The economic outlook for China is among the most debated issues today. Bulls argue that inflation has slowed and the Chinese authorities are ready to embrace growth oriented policies. Bears argue that China is heading for a crash landing as a massive real estate bubble deflates. Interestingly, both the bullish and bearish case center around one part of the Chinese economy - banks.
First the bearish case. The bearish case for China is predicated on the idea that real estate was in a bubble similar to the housing bubble in the U.S that led to the great recession of 2008. Bears argue that banks are sitting on billions in loans that will go bad, thus putting the banking system at risk. Famous China bear Jim Chanos recently told Bloomberg, "The Chinese banking system is built on quicksand and that’s the one thing a lot of people don’t realize." Chanos believes that the banking system in China is in need of major capital injections to stay afloat.
The capital injections is where the bullish case comes in. China bulls tend not to dispute the fact that real estate is in some type of bubble, but they do not believe the bubble will cause a meltdown in China. The bulls believe that the Chinese authorities will manage the banking system in a way to engine a "soft landing." One reason to believe that China will enter a soft landing is the fact that the Chinese government is a major owner of many large Chinese banks. The government ownership of the banks makes it so that it is extremely unlikely that we see major bank runs in China. In 2008, when bank loans went bad in the U.S, the loans led to a loss in confidence in U.S banks. Chinese banks can essentially afford to take unlimited loses on loans so long as the government stands behind the institution.
At this point, it appears that the bearish case is winning out more so than the bullish case. Below is a chart of the Shanghai Composite Index year to date. (CNBC)
Clearly, the Chinese stock market is siding with the bears.
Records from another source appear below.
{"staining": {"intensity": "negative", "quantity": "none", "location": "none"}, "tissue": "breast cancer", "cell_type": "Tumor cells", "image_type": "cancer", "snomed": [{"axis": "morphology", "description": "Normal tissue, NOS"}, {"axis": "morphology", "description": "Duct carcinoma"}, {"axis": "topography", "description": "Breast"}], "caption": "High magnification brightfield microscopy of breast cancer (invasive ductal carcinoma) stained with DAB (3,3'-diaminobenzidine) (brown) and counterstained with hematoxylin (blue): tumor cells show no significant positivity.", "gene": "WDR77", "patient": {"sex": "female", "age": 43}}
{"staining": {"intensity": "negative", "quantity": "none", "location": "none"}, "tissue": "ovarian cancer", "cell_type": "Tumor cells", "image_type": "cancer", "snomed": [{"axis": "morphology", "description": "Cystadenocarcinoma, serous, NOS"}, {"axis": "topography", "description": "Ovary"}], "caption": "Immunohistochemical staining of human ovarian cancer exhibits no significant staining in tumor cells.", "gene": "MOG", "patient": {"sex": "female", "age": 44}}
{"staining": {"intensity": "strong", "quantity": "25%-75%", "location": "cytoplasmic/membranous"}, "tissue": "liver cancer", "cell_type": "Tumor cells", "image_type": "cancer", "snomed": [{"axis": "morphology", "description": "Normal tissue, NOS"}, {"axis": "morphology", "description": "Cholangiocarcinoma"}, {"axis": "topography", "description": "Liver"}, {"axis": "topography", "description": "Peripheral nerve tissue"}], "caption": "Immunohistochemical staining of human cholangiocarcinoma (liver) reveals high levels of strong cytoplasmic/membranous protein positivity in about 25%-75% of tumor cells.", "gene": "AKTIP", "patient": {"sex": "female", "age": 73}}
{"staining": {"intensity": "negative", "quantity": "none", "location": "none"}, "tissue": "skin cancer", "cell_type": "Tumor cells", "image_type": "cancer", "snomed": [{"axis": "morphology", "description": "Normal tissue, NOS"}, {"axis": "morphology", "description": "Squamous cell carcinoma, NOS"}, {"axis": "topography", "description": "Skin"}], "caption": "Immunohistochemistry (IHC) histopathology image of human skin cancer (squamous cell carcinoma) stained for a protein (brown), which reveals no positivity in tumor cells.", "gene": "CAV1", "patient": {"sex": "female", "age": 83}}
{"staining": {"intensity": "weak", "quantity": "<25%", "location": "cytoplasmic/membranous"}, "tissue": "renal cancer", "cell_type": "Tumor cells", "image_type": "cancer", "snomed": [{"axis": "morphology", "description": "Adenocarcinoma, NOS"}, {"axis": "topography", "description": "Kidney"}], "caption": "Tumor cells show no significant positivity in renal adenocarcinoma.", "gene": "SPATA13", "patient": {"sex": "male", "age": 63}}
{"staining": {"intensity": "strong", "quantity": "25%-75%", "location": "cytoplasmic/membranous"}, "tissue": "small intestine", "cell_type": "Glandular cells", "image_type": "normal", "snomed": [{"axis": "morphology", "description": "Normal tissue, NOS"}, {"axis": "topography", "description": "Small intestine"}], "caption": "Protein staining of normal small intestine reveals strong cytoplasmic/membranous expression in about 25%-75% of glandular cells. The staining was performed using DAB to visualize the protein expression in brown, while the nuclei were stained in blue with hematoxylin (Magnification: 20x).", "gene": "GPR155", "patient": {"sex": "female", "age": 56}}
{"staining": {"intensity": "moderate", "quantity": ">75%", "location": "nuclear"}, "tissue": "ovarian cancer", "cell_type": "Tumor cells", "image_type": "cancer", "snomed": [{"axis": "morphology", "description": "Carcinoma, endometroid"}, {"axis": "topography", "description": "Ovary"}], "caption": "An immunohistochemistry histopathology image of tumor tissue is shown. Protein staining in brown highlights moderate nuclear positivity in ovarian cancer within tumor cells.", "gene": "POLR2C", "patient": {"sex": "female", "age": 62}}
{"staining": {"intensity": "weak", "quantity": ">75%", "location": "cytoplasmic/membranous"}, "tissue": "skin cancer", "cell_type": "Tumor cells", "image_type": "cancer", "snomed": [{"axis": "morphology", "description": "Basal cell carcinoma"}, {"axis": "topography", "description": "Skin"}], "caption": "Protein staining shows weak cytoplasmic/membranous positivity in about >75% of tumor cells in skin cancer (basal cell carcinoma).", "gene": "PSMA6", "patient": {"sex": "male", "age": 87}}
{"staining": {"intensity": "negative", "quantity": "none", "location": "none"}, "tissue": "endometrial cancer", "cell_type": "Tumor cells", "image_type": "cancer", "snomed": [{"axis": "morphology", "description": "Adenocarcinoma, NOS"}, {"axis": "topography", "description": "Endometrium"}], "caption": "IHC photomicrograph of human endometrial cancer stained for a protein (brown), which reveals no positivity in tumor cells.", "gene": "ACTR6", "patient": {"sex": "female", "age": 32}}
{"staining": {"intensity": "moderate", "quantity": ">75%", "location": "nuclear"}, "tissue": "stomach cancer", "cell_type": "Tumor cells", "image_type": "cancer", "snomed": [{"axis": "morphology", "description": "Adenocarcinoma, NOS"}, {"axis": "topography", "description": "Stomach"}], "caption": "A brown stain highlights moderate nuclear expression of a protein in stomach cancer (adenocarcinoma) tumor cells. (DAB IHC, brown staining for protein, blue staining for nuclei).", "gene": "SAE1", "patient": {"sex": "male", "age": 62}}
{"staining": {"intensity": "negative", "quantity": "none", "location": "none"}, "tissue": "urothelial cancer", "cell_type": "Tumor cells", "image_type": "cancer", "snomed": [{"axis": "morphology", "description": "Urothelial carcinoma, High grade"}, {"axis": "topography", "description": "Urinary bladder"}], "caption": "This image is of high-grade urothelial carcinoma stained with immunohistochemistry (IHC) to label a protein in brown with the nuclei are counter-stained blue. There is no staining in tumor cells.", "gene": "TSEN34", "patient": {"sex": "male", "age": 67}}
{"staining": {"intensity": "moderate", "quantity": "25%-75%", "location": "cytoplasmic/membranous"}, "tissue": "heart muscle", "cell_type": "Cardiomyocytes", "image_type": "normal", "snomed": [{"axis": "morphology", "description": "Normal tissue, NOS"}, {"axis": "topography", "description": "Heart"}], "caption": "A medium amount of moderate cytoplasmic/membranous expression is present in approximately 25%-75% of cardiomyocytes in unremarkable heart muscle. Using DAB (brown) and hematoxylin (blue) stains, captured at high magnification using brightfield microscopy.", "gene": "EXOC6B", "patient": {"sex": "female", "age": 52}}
However, one must consider the weakness in China with weakness in equity markets in the rest of the world. A global slowdown appears to be upon us, from Germany to Greece to America, growth seems to be slowing down. Though the Chinese stock market seems to be siding with the bears, government actions may be making the case for the bulls. As of October 10, the government run Chinese investment authority has been buying shares in the four largest Chinese banks. The buying of bank shares certainly supports the thesis that the Chinese government will not allow the banking system to collapse.
The best way to play the Chinese paradox depends on whether you are bullish or bearish. Bears should be shorting large commodity plays such as X, FCX, CLF, AA, etc... Bulls who believe that the real estate collapse will be contained should play China via companies that will continue to do well regardless of housing. Possible buys might be FXI, CHL, BIDU.